Dalley believes the result will be a regulated industry, which will offer easier access for investors, and an unregulated market, where investors will have to sign disclaimers signalling their acceptance of a lack of regulatory oversight and protection. However, he is not convinced that the move will bring hedge funds into the mainstream retail market

‘The presumption has been that once funds are regulated and form part of the broader collective investment scheme world, it will be easier for everyone,’ he says. ‘But these aren’t funds for everybody. It’s not an environment where managers will want to start collecting ZAR50 a month from investors, as they do in the traditional space.’

He is echoed by Barry Shamley, head of trading at Oryx, who questions whether the new regulations will be a significant factor in the growth of either individual or institutional investment in hedge funds. Noting that institutions are already willing to invest in the sector without regulation, he adds: ‘It might be helpful in getting private clients on board, but I’m not sure whether most hedge fund managers will want to deal with them because they tend to bring smaller amounts of money and require a lot of administration.’

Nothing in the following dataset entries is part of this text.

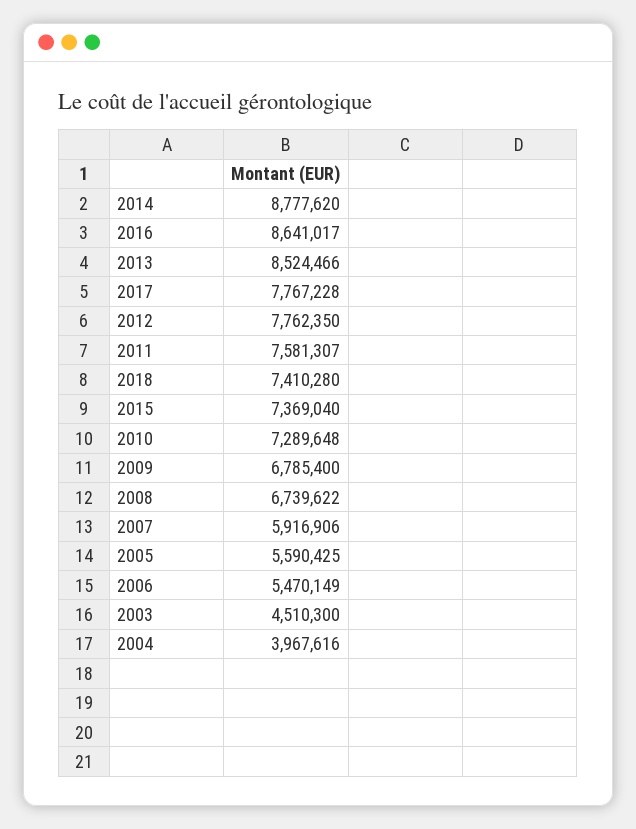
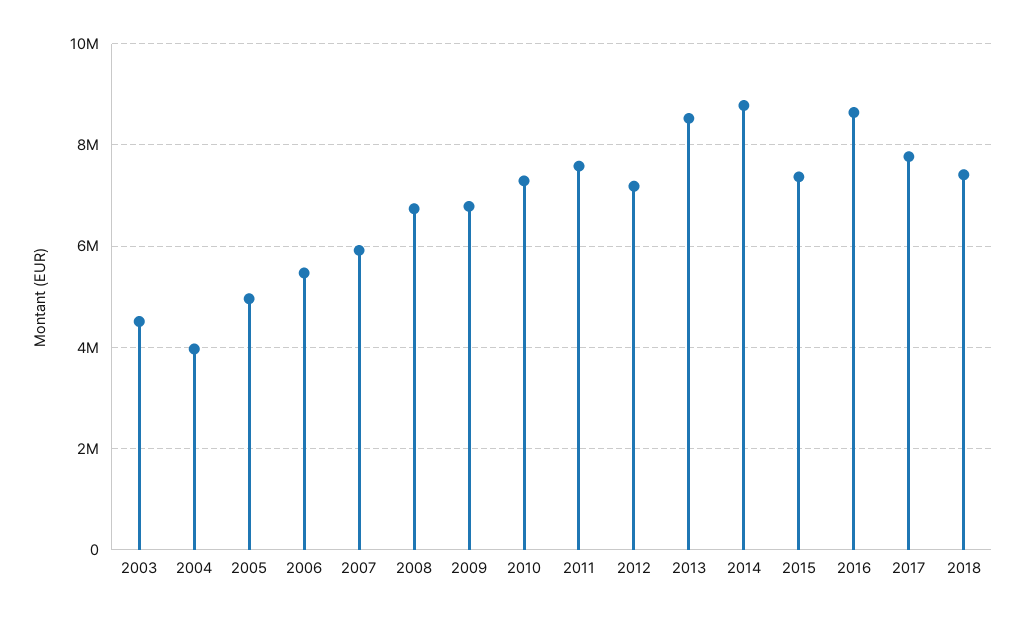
2012: 7762350 -> 7200000
2005: 5590425 -> 5000000

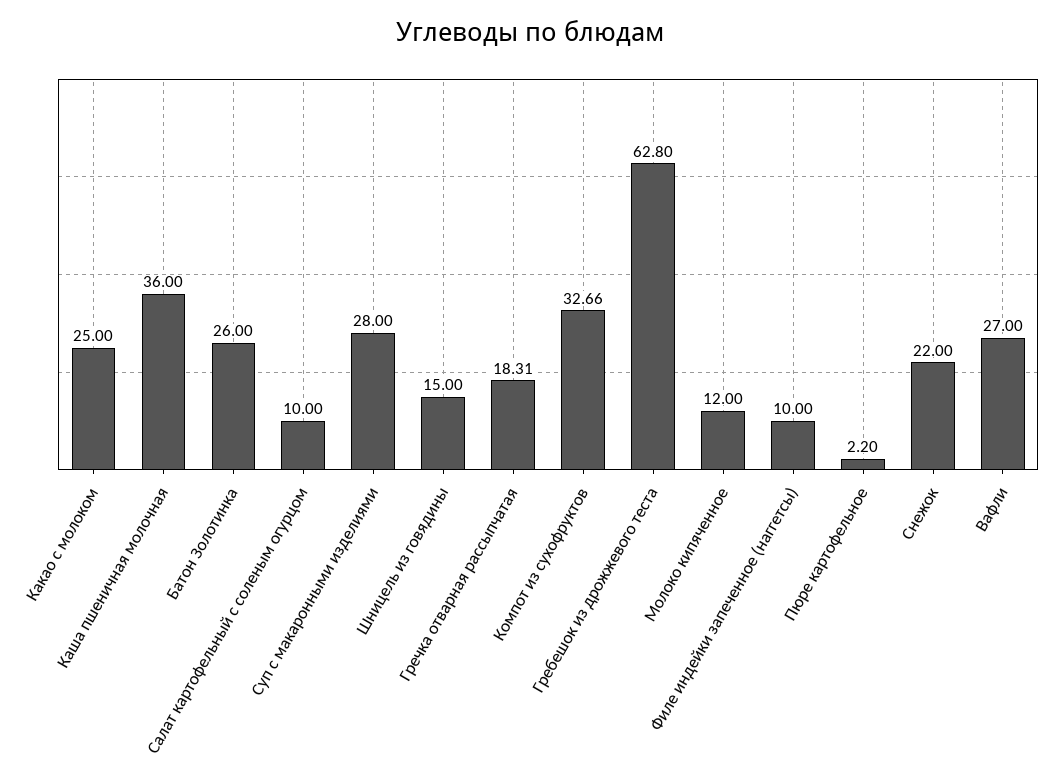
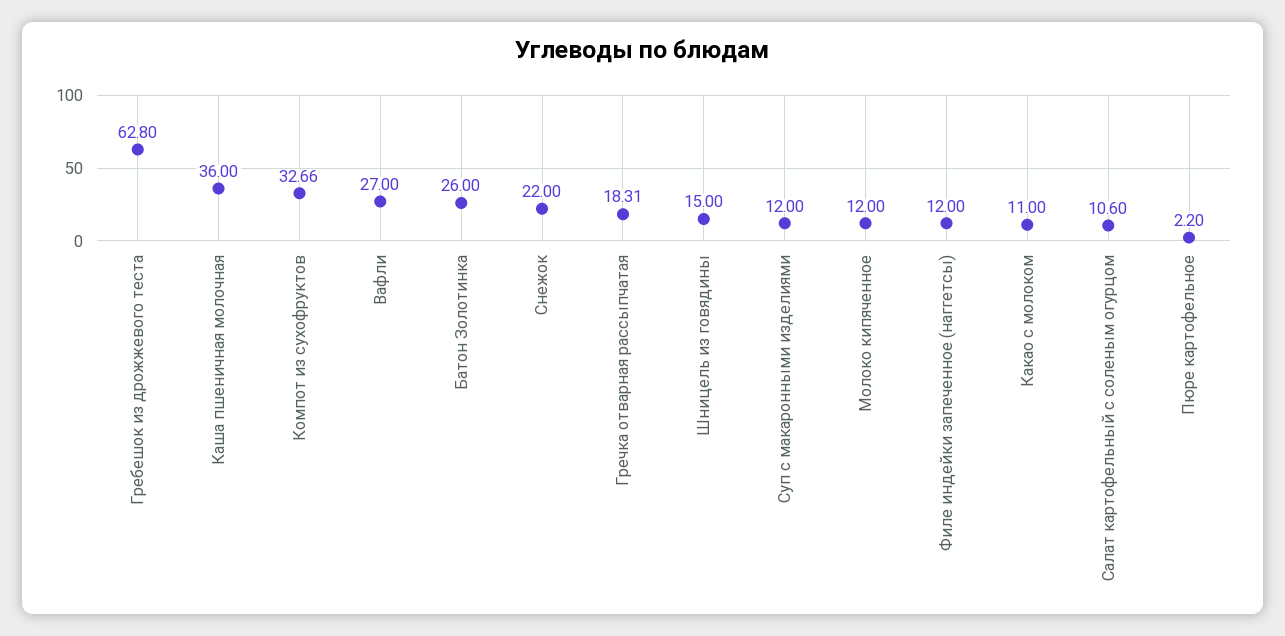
Какао с молоком: 25 -> 11
Салат картофельный с соленым огурцом: 10 -> 10.6
Суп с макаронными изделиями: 28 -> 12
Филе индейки запеченное (наггетсы): 10 -> 12

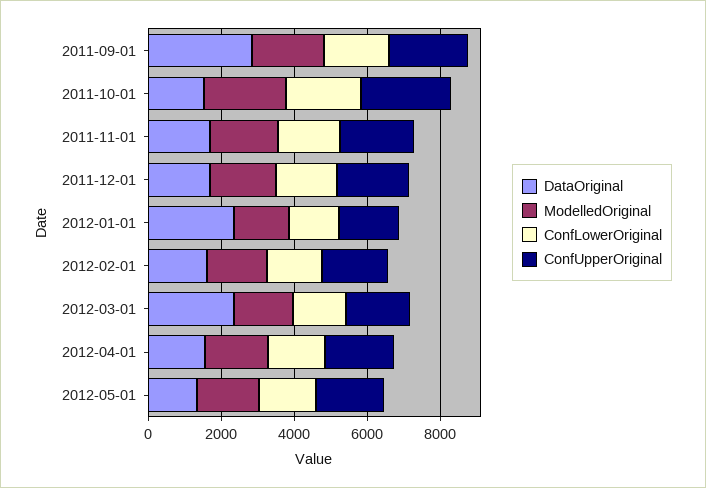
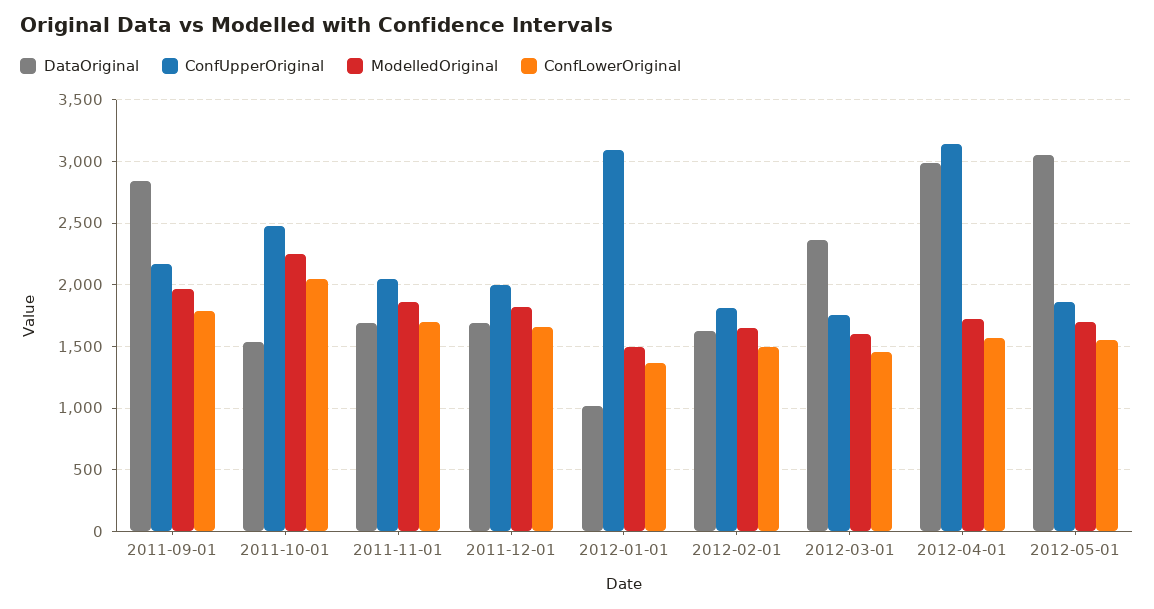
DataOriginal, 2012-01-01: 2500 -> 1000
ConfUpperOriginal, 2012-01-01: 1500 -> 3100
DataOriginal, 2012-04-01: 1500 -> 3000
ConfUpperOriginal, 2012-04-01: 2000 -> 3150
DataOriginal, 2012-05-01: 1500 -> 3050

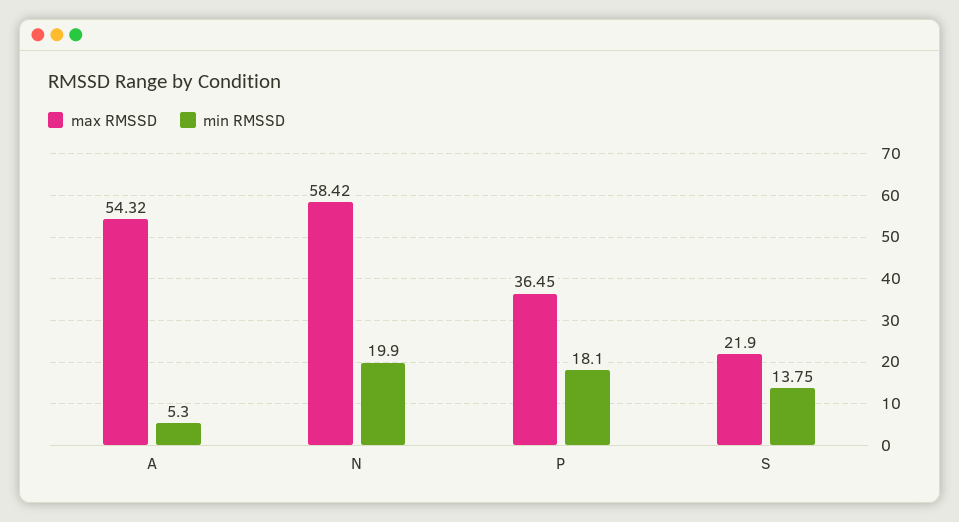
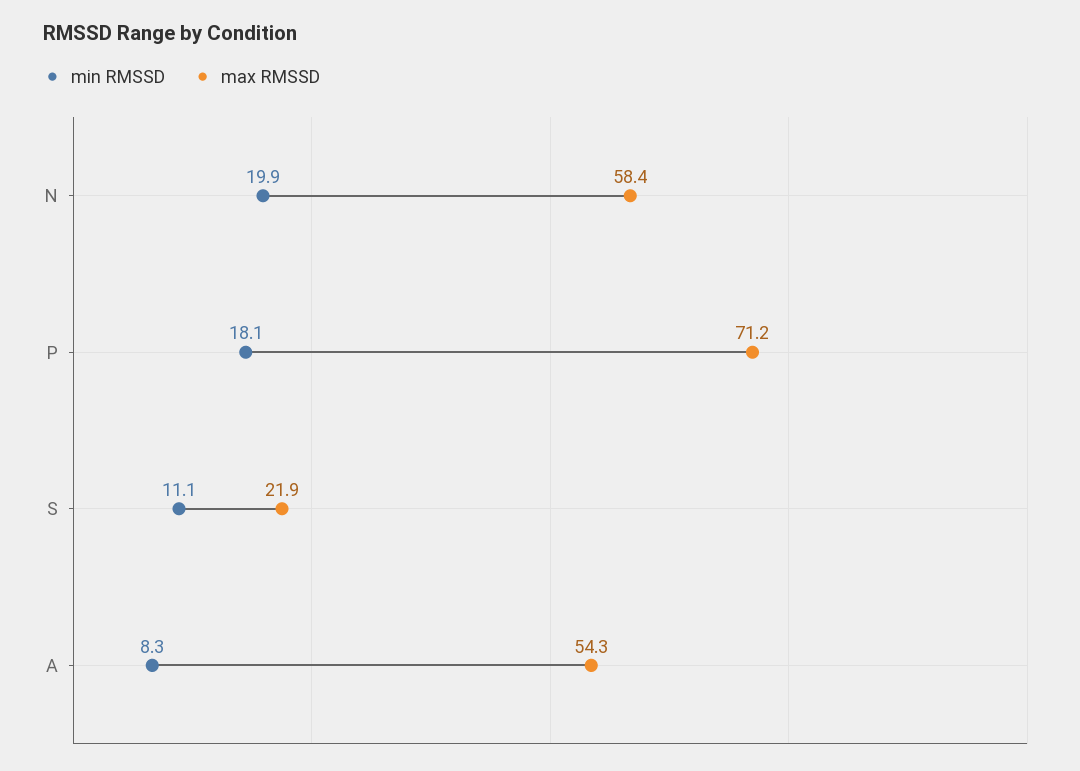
min RMSSD, A: 5.3 -> 8.3
max RMSSD, P: 36.45 -> 71.2
min RMSSD, S: 13.75 -> 11.1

However, Veit Schuhen, chief operating officer of Maitland Fund Services, believes that greater regulation will ultimately benefit the industry. He says: ‘Regulation doesn’t necessarily mean restriction, but it can provide assurance that makes investors more comfortable. Domestic investors feel much safer than in an environment where nothing is regulated. Fund managers may feel differently, but they should think about the investor if in the end it helps them become more successful.’

Schuhen is comfortable about administrators themselves being regulated and taking on a larger portion of responsibility for overseeing the operations of the funds they service. ‘It’s the right thing for more compliance work to fall on third-party administrators,’ he says. ‘The effect will be to require the administrator to monitor that everything is working properly and to report to the regulator on an ongoing basis. If things go wrong, the administrator will be as much responsible as the manager. It’s probably the best way to force hedge fund managers to outsource to third-party service providers.’

He argues that this is a logical development as administrators develop a different kind of relationship with their fund manager clients, one much more based on partnership. ‘The old-style administrator sitting somewhere in the suburbs, employing people aged between 50 and 60 and simply doing NAV calculation and accounting, has gone,’ Schuhen says.

‘Now it’s an industry driven by people with sophisticated skills and specialist expertise, and we are moving toward a consultancy or advisory role. Fund managers expect us to ask what they want to achieve. They tell us their goals, and we come up with recommendations on the structure, build it together in partnership with the manager and provide the key IT systems to support it.’

Schuhen says this bespoke advisory capability is what distinguishes medium-sized administrators such as Maitland from the global giants of the industry. ‘At a sophisticated, specialised administrator like Maitland, you create a product, you don’t run a sausage machine. You advise the client on which direction to go. We are much more aligned with market needs and changes than the big players.’